Lines with "index": please show every one of them from the listing below.

■ **Excerpted records**
···

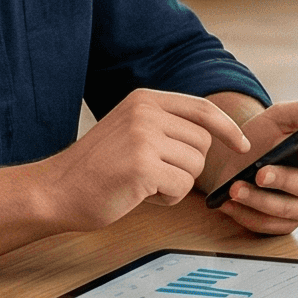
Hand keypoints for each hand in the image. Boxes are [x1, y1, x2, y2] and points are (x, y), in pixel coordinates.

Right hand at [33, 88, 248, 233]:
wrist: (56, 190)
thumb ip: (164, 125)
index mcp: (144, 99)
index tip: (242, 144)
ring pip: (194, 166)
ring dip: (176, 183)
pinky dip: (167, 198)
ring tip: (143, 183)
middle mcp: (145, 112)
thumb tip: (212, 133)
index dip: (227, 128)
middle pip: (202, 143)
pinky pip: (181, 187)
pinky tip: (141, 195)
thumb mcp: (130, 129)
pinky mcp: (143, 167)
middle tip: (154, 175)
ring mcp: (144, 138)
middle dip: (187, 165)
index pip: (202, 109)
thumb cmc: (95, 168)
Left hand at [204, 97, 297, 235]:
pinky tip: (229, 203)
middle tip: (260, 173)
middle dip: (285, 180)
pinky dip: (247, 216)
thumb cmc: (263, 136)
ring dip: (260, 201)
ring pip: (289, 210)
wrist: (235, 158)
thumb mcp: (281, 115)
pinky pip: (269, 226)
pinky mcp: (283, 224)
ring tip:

···

■ **Task response**
index mcp: (144, 99)
index tip: (242, 144)
index dip: (227, 128)
index pip: (202, 109)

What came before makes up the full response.